Ethanol-induced liver damage is characterized by alterations in various biochemical markers, reflecting the impact of chronic alcohol consumption on hepatic function and lipid metabolism ⁶. Elevated levels of aspartate aminotransferase (AST) and alanine aminotransferase (ALT) are commonly observed, indicating hepatocellular injury. Alkaline phosphatase (ALP) levels may also increase, reflecting cholestasis and impaired bile flow. Gamma-glutamyl transferase (GGT) levels tend to rise, serving as an additional marker of liver dysfunction ⁷.

Frequent overindulgence in alcohol can result in physiological dysfunctions across multiple systems, including hepatic, gastrointestinal, neurological, and cardiovascular damage ⁸. The cellular disruptions caused by alcohol abuse elevate the production of oxidative stress markers such as malondialdehyde (MDA), while simultaneously reducing levels of reduced glutathione and the activity of antioxidant enzymes ⁹. This oxidative damage extends to biomolecules and various physiological organs, attributed to the actions of free radicals and reactive oxygen species (ROS). Studies have established connections between free radicals and numerous human diseases, including cardiovascular issues, pulmonary disorders, certain cancers, immune/autoimmune conditions, inflammation, diabetes, cataracts, and brain disorders like Parkinson's and Alzheimer's ¹⁰. Yet, research has demonstrated that antioxidants, whether enzymatic or nonenzymatic, can counteract the harmful consequences of free radicals. The development of oxidative stress is linked to an imbalance between the generation of free radicals, specifically ROS, and the body's inherent antioxidant defense mechanisms. This imbalance leads to oxidative damage to a range of biomolecules, including lipids, proteins, and nucleic acids. Ultimately, this compromises the proper functioning of various tissues and organs ¹¹. Furthermore, ethanol abuse often leads to disturbances in lipid metabolism, manifesting as abnormal lipid profiles. Dyslipidemia, characterized by elevated triglycerides and decreased high-density lipoprotein cholesterol, is frequently observed in individuals with ethanol-induced liver damage ¹².

Together, these biomarker alterations provide valuable insights into the severity and nature of liver injury caused by chronic alcohol consumption. Regular monitoring of these parameters is crucial for early detection and management of ethanol-induced liver damage ¹³. In light of their medicinal attributes, phyto-chemicals hold significant importance, particularly as the medical field shifts from curative to preventative approaches. With increasing resistance to traditional curative drugs, there's a growing focus on finding hepatoprotective agents due to the liver's critical role in detoxification.

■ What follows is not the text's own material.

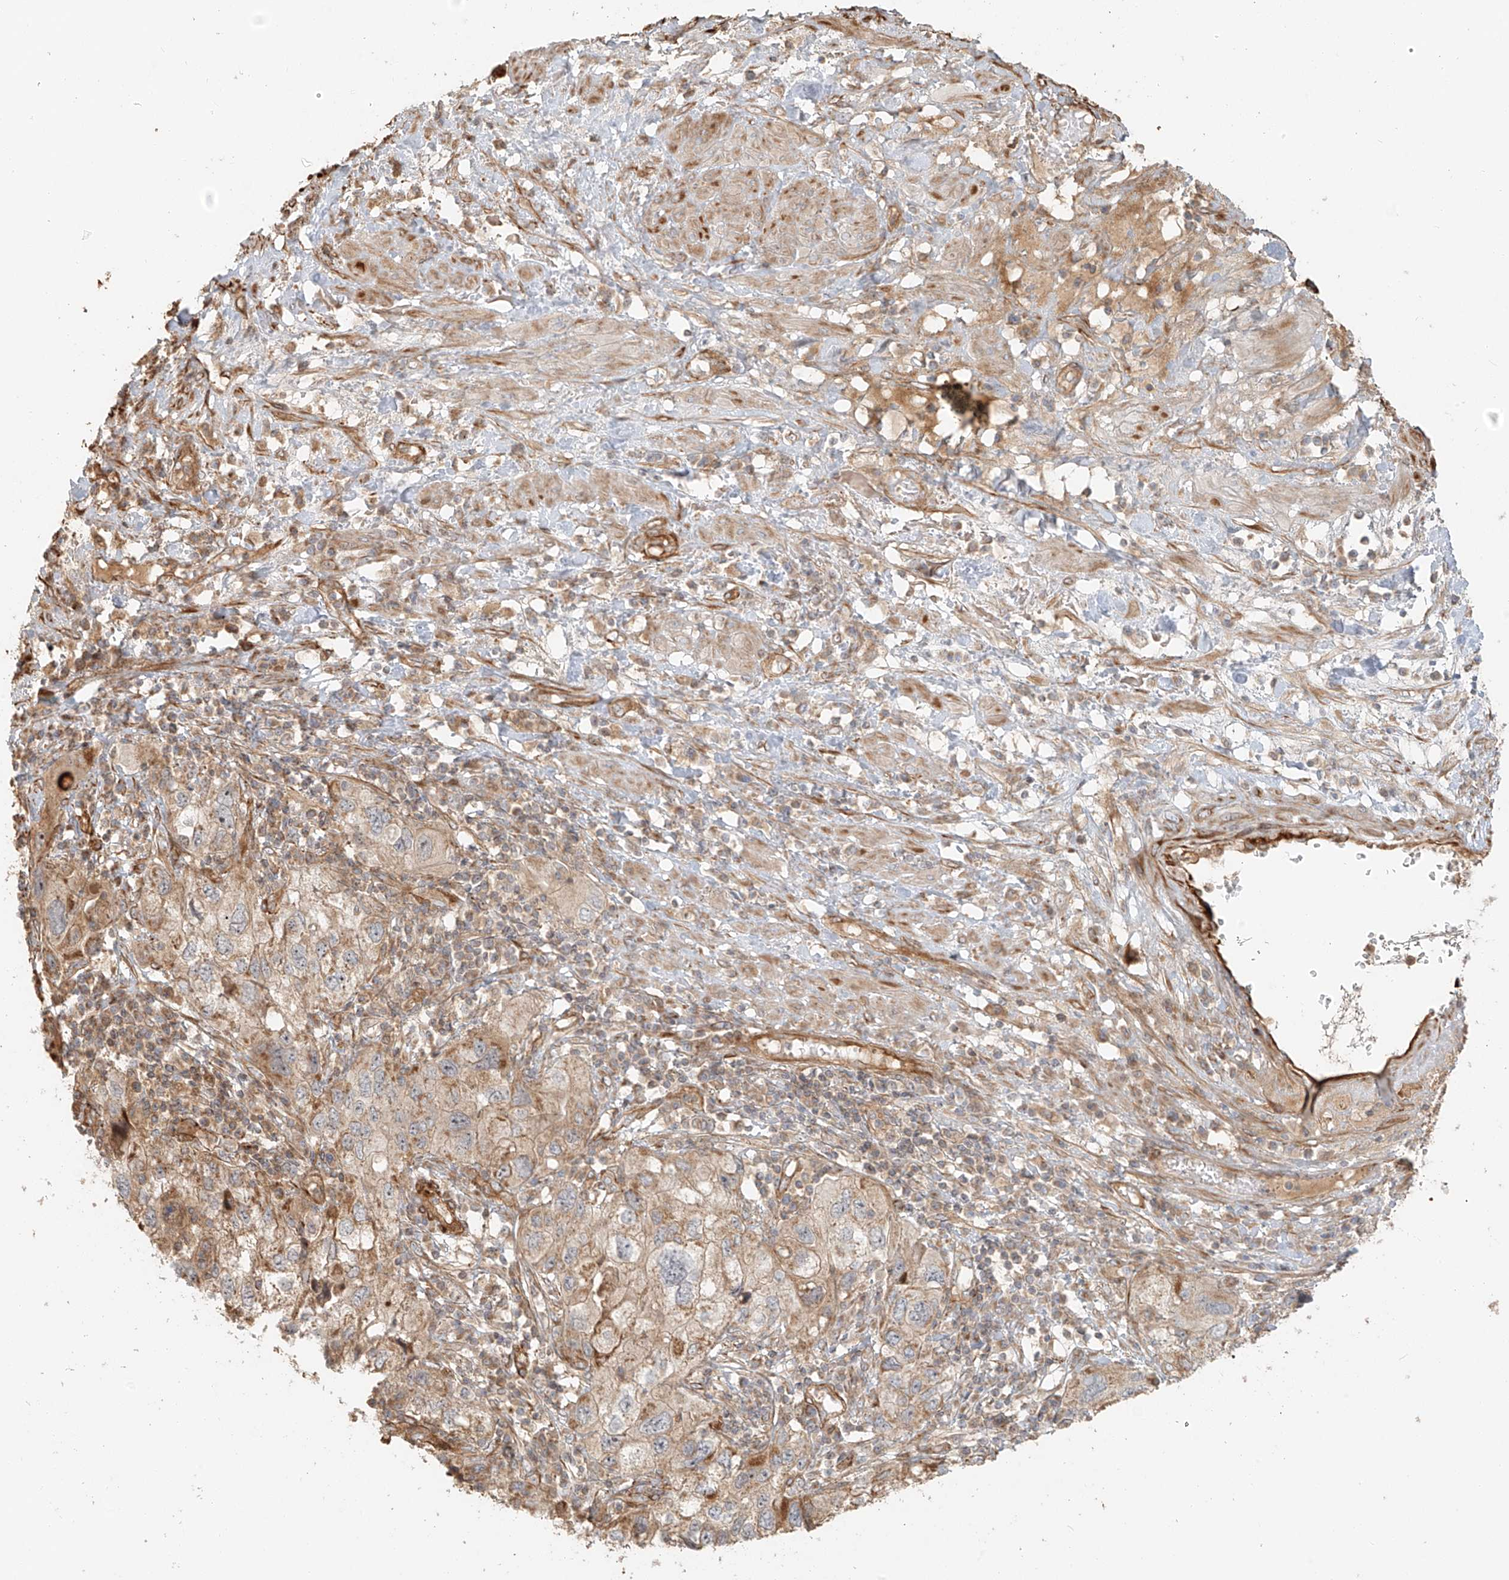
{"staining": {"intensity": "weak", "quantity": ">75%", "location": "cytoplasmic/membranous"}, "tissue": "endometrial cancer", "cell_type": "Tumor cells", "image_type": "cancer", "snomed": [{"axis": "morphology", "description": "Adenocarcinoma, NOS"}, {"axis": "topography", "description": "Endometrium"}], "caption": "Immunohistochemistry (DAB (3,3'-diaminobenzidine)) staining of human endometrial adenocarcinoma exhibits weak cytoplasmic/membranous protein staining in about >75% of tumor cells.", "gene": "MIPEP", "patient": {"sex": "female", "age": 49}}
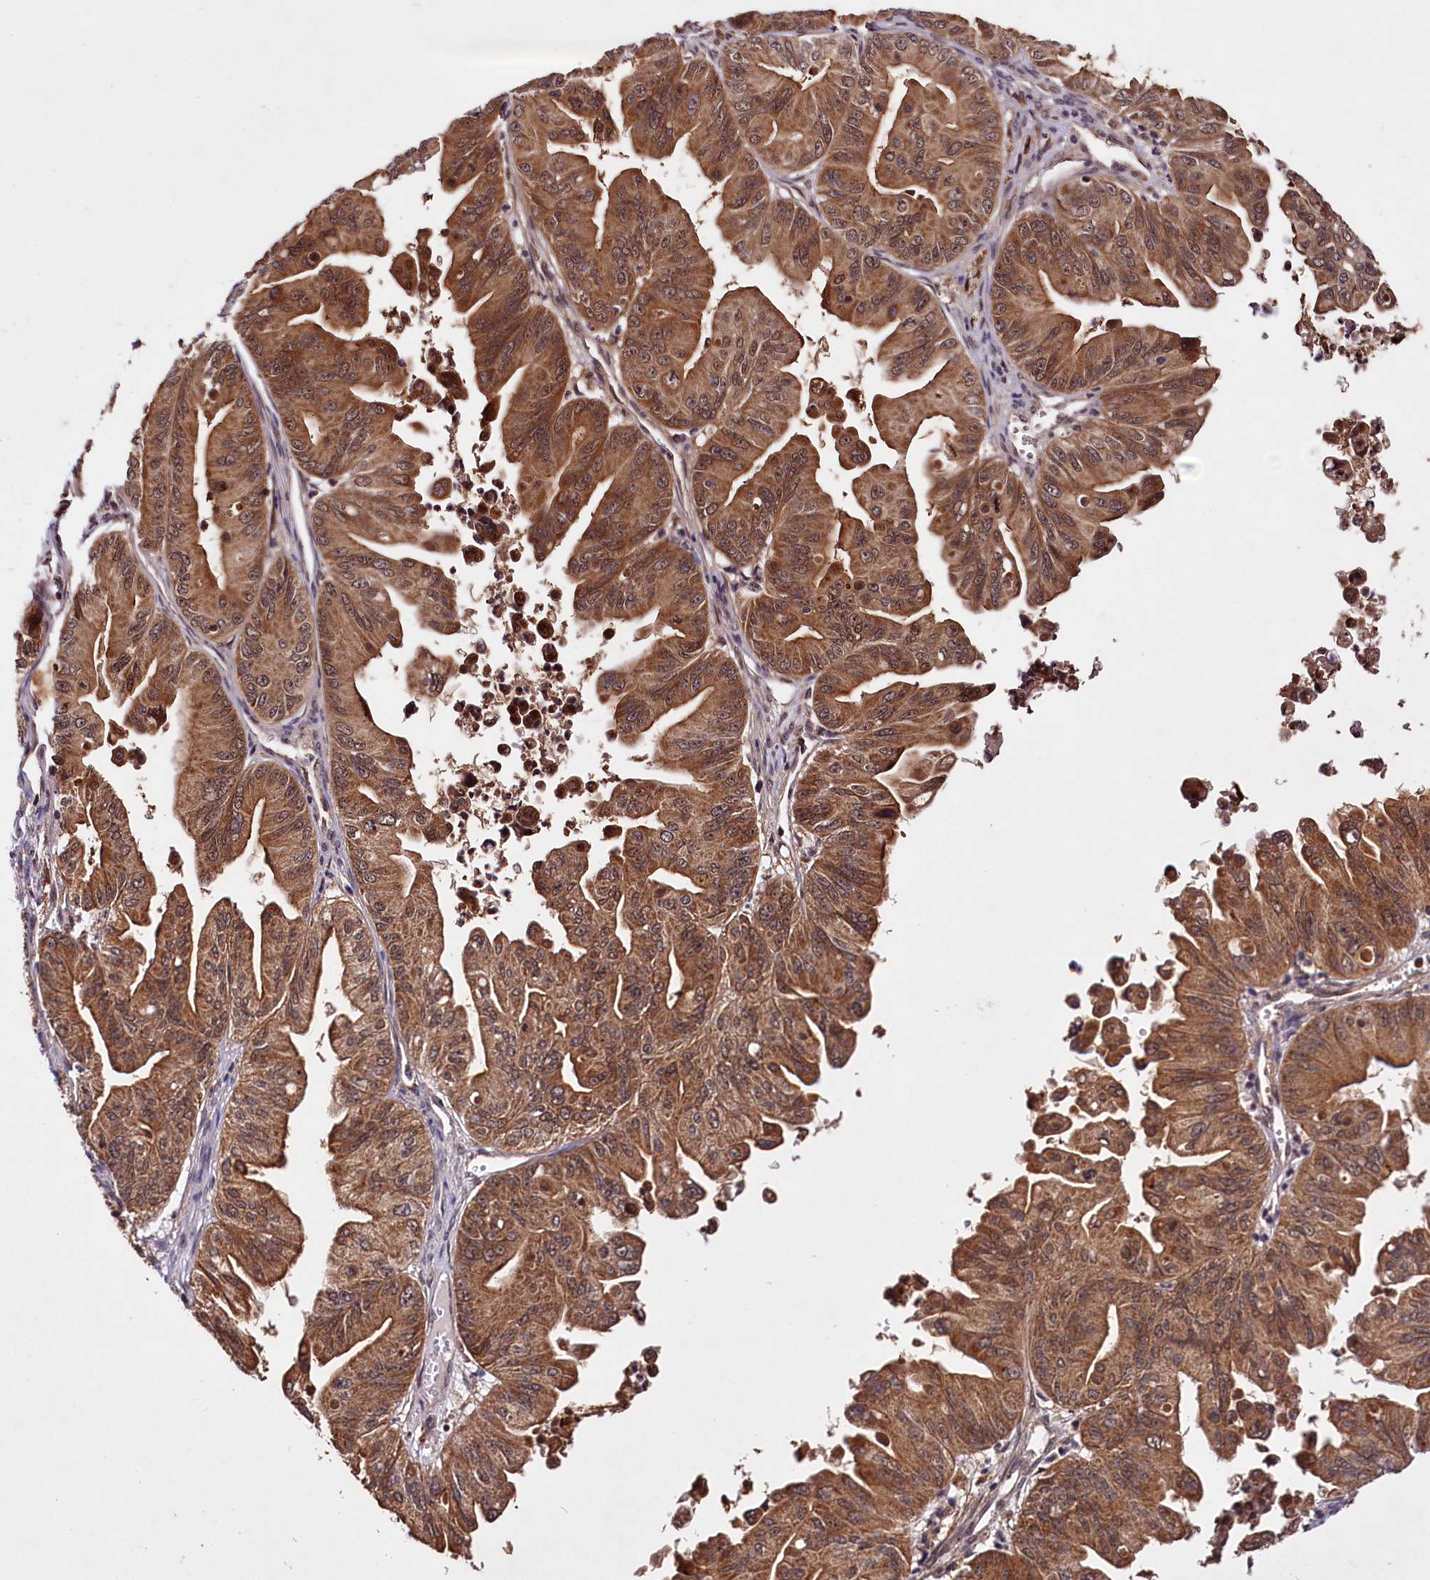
{"staining": {"intensity": "moderate", "quantity": ">75%", "location": "cytoplasmic/membranous,nuclear"}, "tissue": "ovarian cancer", "cell_type": "Tumor cells", "image_type": "cancer", "snomed": [{"axis": "morphology", "description": "Cystadenocarcinoma, mucinous, NOS"}, {"axis": "topography", "description": "Ovary"}], "caption": "Protein expression by immunohistochemistry (IHC) shows moderate cytoplasmic/membranous and nuclear staining in approximately >75% of tumor cells in ovarian mucinous cystadenocarcinoma.", "gene": "UBE3A", "patient": {"sex": "female", "age": 71}}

For instance, the inadequate treatment options for hepatitis within modern medicine have spurred interest in this area ¹⁴. One such compound is esculetin, a saturated dicarboxylic acid found abundantly in grains like wheat, rye, barley, oats, and sorghum. Esculetin has been associated with antiproliferative, antidiabetic, and antileukemic activities ¹⁵. However, to date, no studies have demonstrated the modulatory effects of esculetin on ethanol and LPS-induced liver damage. Consequently, the objective of this study was to investigate whether esculetin possesses hepatoprotective properties against acute ethanol and LPS-induced hepatotoxicityin Wistar rats.

MATERIALS AND METHODS:

Chemicals and Reagents: Esculetin, ethanol (with a purity of at least 99.8%), lipopolysaccharide (LPS) biochemical analysis kits, and haematoxylin and eosin (H&E) stain were procured from Sigma-Aldrich. All remaining chemicals and reagents utilized were of analytical grade and were sourced from Himedia Laboratory Ltd., Mumbai, India.

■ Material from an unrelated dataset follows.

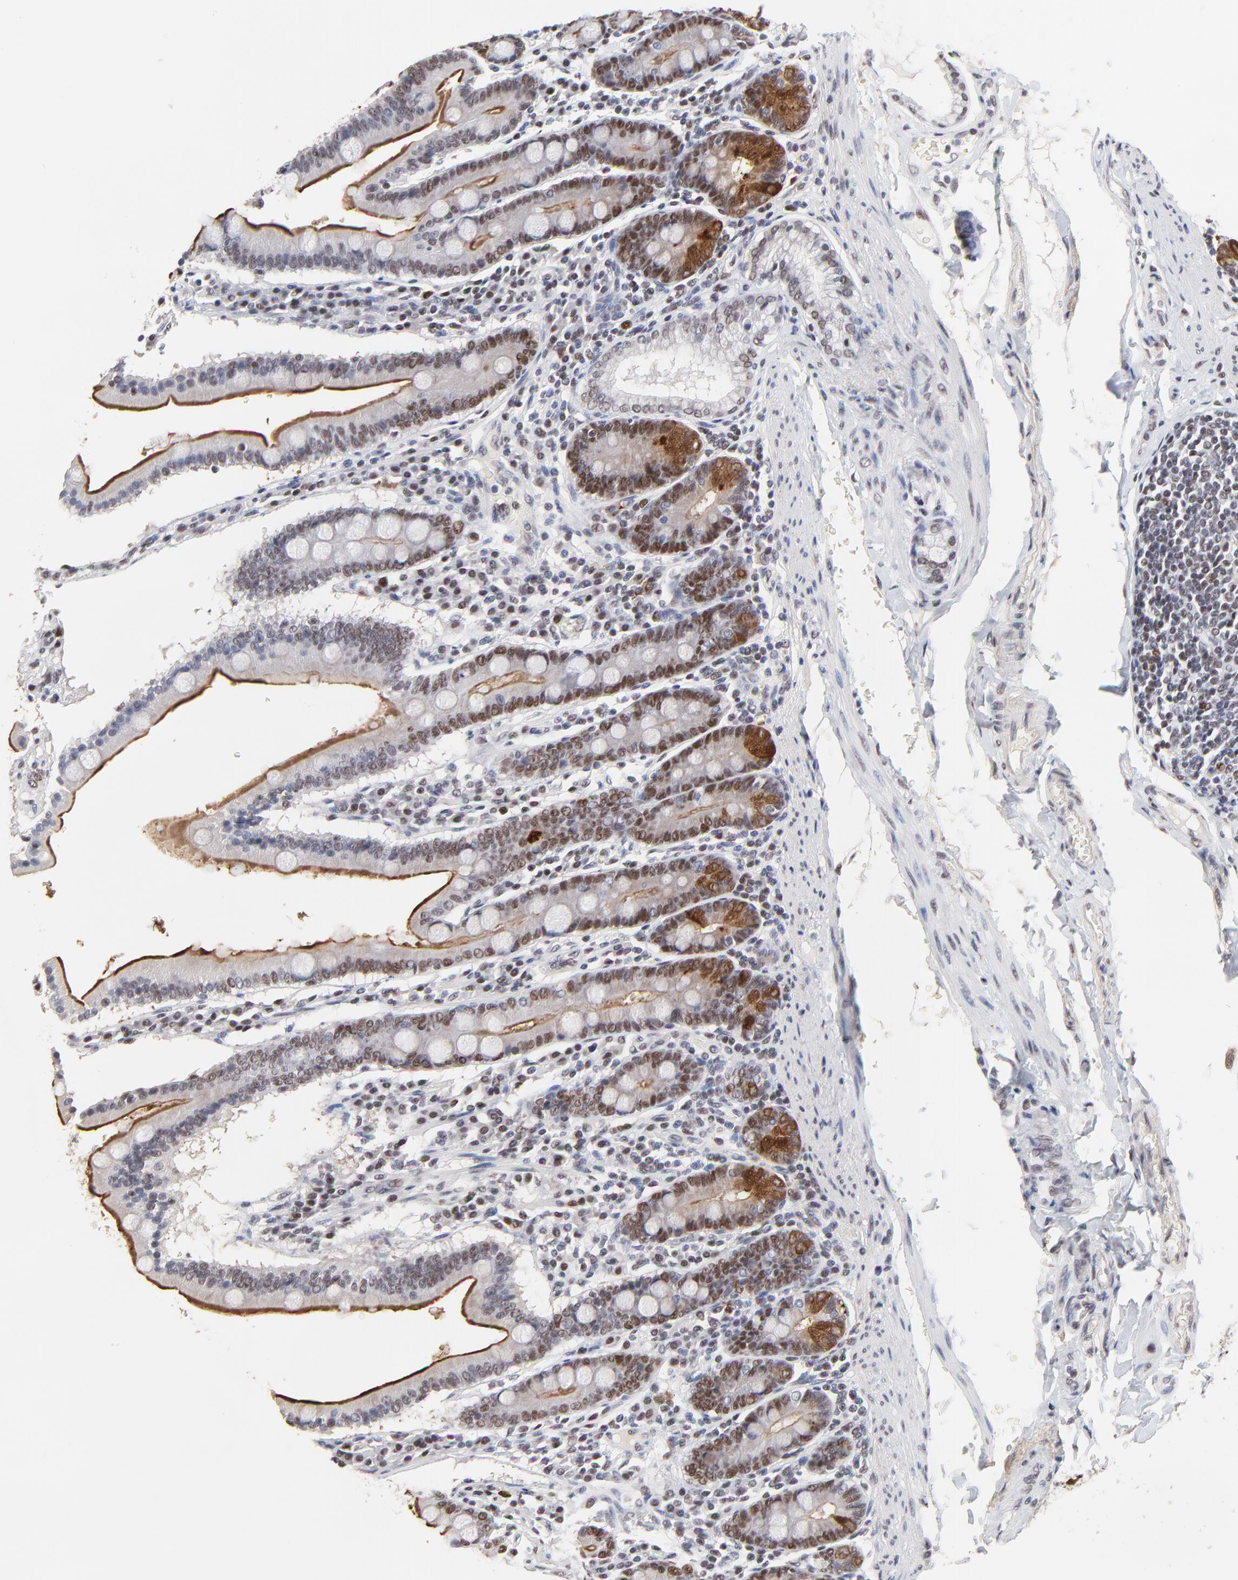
{"staining": {"intensity": "moderate", "quantity": "25%-75%", "location": "cytoplasmic/membranous,nuclear"}, "tissue": "duodenum", "cell_type": "Glandular cells", "image_type": "normal", "snomed": [{"axis": "morphology", "description": "Normal tissue, NOS"}, {"axis": "topography", "description": "Duodenum"}], "caption": "Unremarkable duodenum reveals moderate cytoplasmic/membranous,nuclear positivity in about 25%-75% of glandular cells, visualized by immunohistochemistry. Nuclei are stained in blue.", "gene": "OGFOD1", "patient": {"sex": "male", "age": 50}}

Animals: Male Wistar rats, obtained from Biogen Bangalore. These rats had a weight range of 150 to 180g. The ethical guidelines set forth by Annamalai University's ethical council for animal care and the Indian National Law on Animal Care were strictly adhered to in the handling and treatment of the rats. The study followed the principles outlined in the "Guide for the Care and Use of Laboratory Rats (IAEC proposal No. AU—IAEC/1258/11/19). "The rats were housed in plastic cages filled with rice husk bedding, maintaining a temperature of 27°C. The rats were subjected to a controlled environment with alternating 12-hour light and dark cycles. They were provided with stranded feed and water throughout the study.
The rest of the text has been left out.